Activity A:
According to the article on the auditor general's report, what cumulative loss did Air Tanzania Company Limited record over the past five financial years?
Activity B:
Print the article on the auditor general's report from "The projects that" to "1970 feasibility study.".
Activity C:
Proceed with the article on the auditor general's report from the point at which it stops.

--- Given passage Enclosed Below ---

- Following a grim report by the Controller and Auditor General revealing wasteful and uncontrolled expenditure on government projects, analysts have come forth to share insights on how the billions of shillings in losses can be curbed
Dar es Salaam. If the country is to contain losses due to poor financial management, analysts yesterday recommended real time audit and reporting, instead of the current system that takes a year - by which time damage had already been done.
Speaking to The Citizen yesterday, the analysts suggested that the management of public institutions should revisit their strategic auditing and reporting systems.
The analysts were reacting to the Controller and Auditor General (CAG) report for the 2019/20 financial year that largely revealed losses and weaknesses of managing development projects and public institutions.
The projects that dominated social media and streets discussions are the Sh153.542 billion Air Tanzania Company Limited (ATCL) recorded as cumulative loss during the past five financial years and the Sh36.9 billion Standard Gauge Railway (SGR) loss due to failure to issue work permits, interest charges and delays in implementing and completing the project.
The list also includes the construction of the Julius Nyerere Hydropower Project (JNHPP) which the CAG criticised for using the outdated 1970 feasibility study.
An economist from the University of Dar es Salaam, Dr Abel Kinyondo, said if the CAG office was to become efficient and help improve governance, there should is no point of waiting for a year to raise those issues because by the time they are raised up, people had already moved on.
“And, you don’t recover losses by firing someone,” he reminded.
“If you are talking about delays that have been there for some time but you are telling us such important information in a delayed manner, then you have also delayed, that is a problem.”
He further argued that if it (losses/ weaknesses) were pointed out in real time, measures would be taken in real time.
He also said it was high time the country started implementing what the audits were saying.
Based on past experience, the same institutions, same agencies, same ministries have been reported to have committed similar problems year in, year out.
“If the report is coming out, measures need to be put in place not just by firing people, but by putting a mechanism to stop such kinds of rot so that the same is not reported next year,” suggested Dr Kinyondo.
Asked on whether the way the JNHP Project was being handled was economically viable or not, he replied that those questions should have been asked before the start of implementation of the project!
“But now, the only thing we should do is try to ensure that under the existing circumstances the leakages are minimised if not removed at all,” he noted.
The former minister for Energy and Minerals, Prof Sospeter Muhongo, warned that the reliance of hydropower to produce large quantities of electricity would not be sustainable.

--- End of Enclosed Given passage ---
--- Excerpted data Enclosed Below ---

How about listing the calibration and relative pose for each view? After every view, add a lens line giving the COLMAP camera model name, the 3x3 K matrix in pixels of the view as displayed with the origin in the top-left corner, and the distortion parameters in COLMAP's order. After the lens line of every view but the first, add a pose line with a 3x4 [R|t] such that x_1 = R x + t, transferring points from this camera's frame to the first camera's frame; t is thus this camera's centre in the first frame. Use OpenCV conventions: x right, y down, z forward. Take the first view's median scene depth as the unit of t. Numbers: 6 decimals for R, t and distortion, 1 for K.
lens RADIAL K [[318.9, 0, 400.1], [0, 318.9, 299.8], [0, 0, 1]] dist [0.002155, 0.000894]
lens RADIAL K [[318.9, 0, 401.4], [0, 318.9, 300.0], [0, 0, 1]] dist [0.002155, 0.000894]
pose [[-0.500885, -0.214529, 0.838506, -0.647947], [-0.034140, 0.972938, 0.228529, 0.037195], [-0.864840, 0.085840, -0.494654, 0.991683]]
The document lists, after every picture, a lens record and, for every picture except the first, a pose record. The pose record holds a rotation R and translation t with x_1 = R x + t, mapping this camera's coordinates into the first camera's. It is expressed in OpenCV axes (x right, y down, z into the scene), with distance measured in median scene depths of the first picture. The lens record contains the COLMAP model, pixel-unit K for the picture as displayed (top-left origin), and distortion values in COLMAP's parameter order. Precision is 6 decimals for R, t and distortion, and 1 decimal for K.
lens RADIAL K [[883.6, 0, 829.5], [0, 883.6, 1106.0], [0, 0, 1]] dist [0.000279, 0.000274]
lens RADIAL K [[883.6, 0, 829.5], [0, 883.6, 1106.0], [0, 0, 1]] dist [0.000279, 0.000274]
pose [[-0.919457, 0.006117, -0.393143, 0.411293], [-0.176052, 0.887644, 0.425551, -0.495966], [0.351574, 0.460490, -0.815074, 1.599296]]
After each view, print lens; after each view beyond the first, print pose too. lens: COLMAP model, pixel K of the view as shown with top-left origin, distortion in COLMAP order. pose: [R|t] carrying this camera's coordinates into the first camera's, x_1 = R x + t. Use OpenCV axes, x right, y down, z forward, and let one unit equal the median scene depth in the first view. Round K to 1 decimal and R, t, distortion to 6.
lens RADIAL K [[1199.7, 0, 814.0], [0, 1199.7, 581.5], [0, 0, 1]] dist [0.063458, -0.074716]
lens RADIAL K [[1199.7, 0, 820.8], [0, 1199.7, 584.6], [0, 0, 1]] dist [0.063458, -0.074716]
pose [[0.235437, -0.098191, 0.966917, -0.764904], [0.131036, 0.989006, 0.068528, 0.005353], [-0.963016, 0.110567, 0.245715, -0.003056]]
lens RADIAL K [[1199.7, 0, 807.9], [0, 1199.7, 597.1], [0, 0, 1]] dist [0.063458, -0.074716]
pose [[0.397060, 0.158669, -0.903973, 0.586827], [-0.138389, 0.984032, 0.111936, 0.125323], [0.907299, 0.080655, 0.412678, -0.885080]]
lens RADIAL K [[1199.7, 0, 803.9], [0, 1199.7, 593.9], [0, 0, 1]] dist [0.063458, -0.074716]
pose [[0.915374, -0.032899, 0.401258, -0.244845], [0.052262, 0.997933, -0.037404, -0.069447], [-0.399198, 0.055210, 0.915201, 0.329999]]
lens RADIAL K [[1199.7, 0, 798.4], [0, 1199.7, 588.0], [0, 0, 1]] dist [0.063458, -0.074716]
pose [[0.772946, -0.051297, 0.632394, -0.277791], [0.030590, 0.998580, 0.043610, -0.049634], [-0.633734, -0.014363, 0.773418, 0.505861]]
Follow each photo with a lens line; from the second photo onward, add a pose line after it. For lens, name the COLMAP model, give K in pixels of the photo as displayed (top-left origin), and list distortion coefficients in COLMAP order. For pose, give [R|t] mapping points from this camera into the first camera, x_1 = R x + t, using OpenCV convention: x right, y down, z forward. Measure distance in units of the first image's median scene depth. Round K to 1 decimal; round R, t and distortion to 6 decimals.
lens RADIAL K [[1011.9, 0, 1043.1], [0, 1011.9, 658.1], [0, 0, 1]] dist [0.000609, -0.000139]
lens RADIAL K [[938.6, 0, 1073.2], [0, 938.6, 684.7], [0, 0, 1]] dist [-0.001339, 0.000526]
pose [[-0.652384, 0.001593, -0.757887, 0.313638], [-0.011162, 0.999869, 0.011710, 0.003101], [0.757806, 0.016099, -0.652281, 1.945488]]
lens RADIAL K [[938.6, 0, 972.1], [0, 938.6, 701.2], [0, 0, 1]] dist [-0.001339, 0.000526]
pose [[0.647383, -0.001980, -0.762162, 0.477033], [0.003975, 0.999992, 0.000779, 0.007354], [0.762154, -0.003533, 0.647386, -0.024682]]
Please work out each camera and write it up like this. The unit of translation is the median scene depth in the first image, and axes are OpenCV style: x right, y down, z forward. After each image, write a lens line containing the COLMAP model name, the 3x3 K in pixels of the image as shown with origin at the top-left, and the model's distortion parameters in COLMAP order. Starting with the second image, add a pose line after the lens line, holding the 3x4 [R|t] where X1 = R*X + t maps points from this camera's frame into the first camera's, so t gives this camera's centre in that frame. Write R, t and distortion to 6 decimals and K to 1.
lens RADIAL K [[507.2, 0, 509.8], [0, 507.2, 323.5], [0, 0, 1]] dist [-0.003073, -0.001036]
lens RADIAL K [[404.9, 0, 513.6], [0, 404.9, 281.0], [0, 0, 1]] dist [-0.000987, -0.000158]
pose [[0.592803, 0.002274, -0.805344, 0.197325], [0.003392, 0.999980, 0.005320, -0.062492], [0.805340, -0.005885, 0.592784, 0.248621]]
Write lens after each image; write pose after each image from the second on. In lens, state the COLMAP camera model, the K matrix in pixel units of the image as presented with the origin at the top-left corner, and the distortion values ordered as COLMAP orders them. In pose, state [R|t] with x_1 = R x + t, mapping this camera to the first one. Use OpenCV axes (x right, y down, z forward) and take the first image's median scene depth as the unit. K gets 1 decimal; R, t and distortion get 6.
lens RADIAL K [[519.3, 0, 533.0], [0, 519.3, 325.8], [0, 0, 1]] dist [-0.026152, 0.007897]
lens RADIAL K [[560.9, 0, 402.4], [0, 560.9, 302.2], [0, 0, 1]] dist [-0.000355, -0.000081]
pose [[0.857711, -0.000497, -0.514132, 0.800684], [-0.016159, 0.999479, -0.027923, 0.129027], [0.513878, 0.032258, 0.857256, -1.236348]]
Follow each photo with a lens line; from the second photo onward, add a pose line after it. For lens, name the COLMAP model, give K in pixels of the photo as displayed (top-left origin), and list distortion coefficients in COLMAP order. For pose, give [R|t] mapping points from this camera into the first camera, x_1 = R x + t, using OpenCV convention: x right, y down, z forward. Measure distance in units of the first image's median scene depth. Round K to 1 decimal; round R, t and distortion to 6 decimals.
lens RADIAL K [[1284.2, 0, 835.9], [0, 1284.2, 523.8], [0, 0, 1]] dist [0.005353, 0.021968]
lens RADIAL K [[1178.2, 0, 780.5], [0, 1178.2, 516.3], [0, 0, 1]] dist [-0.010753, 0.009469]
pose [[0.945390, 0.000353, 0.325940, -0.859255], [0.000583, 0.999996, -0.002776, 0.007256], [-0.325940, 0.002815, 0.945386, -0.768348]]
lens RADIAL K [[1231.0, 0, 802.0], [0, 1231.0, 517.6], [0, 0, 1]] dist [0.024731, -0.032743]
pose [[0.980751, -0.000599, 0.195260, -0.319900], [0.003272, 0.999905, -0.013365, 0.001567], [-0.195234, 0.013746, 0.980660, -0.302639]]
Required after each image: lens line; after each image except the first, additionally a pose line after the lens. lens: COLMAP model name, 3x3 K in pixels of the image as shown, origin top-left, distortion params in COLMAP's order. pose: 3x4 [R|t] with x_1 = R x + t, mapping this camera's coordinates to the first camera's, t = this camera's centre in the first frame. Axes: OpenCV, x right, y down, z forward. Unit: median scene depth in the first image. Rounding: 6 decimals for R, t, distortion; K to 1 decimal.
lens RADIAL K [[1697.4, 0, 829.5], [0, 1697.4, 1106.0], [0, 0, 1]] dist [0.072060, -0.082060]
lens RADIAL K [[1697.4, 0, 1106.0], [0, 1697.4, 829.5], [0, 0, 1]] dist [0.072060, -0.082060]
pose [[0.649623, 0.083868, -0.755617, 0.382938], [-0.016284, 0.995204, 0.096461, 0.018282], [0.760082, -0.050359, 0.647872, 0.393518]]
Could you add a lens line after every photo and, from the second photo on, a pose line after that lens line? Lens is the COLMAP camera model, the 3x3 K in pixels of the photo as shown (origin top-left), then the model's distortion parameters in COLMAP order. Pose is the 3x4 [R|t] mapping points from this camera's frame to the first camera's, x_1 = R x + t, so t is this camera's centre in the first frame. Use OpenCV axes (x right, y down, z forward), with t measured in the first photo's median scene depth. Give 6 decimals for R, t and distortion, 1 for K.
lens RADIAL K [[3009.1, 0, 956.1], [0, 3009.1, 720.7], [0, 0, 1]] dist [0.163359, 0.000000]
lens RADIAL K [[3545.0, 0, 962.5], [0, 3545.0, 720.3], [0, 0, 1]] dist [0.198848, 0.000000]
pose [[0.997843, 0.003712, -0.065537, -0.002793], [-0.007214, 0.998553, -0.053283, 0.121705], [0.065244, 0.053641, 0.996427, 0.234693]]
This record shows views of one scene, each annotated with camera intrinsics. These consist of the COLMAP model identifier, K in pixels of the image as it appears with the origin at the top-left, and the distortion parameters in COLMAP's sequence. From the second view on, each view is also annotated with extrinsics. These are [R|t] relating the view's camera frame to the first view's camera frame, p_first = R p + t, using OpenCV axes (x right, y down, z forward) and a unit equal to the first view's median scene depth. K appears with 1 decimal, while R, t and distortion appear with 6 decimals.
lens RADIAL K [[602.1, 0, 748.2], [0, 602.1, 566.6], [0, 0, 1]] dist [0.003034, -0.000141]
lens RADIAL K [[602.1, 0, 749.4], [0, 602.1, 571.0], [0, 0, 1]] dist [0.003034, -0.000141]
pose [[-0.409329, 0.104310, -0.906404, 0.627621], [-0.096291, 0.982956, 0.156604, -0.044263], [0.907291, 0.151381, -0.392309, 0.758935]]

--- End of Enclosed Excerpted data ---

Response A:
Sh153.542 billion.

Response B:
The projects that dominated social media and streets discussions are the Sh153.542 billion Air Tanzania Company Limited (ATCL) recorded as cumulative loss during the past five financial years and the Sh36.9 billion Standard Gauge Railway (SGR) loss due to failure to issue work permits, interest charges and delays in implementing and completing the project.
The list also includes the construction of the Julius Nyerere Hydropower Project (JNHPP) which the CAG criticised for using the outdated 1970 feasibility study.

Response C:
“We need to depend on multiple sources of energy. We don’t have to rely on dams, which can become dry anytime,” Prof Muhongo, the rural Musoma lawmaker cautioned in Parliament yesterday.
“Investing in hydropower while expecting to garner profit in return is a misconception because hydropower takes time to start generating profit.”
On the question of ATCL which the CAG report shows its board does not even have a single member who is experienced in aviation, renowned aviation expert and trainer Juma Fimbo suggested that for the national carrier to perform better, there should be no political interference in its decision making.
He expounded that the ATCL management should be empowered for it to do managerial duties and not to be like a foreman.
Mr Fimbo also recommended for the improvement of institutional record by ensuring the board not only consisted of members with aviation background, but also who knew the national carrier in and out.
Furthermore, he added, frequent training to employees should be a priority.
An aviation expert with 46 years of experience, Mr John Njawa, attributed the airline’s loss to underutilisation of their aircraft, saying airplanes meant for long-haul routes were being used for short-haul routes.
“ATCL needs to revisit its strategic business plan,” opined Mr Njawa, ex-Tanzania Civil Aviation Authority (TCAA) safety regulation director.
“The board and management might sit and look at all the things they did wrong and correct the mistakes.”
An aviation expert with a vast experience of nearly 50 years Lawrence Paul called for the government to step in by assisting ATCL financially through cutting down the leasing costs of aircraft for it to breathe.
Since 2015, the government has purchased new eight aircraft consisting of two Boeing 787-8 Dreamliners, two Airbus A220-300 models and four Bombardiers Q400 and leased them to ATCL.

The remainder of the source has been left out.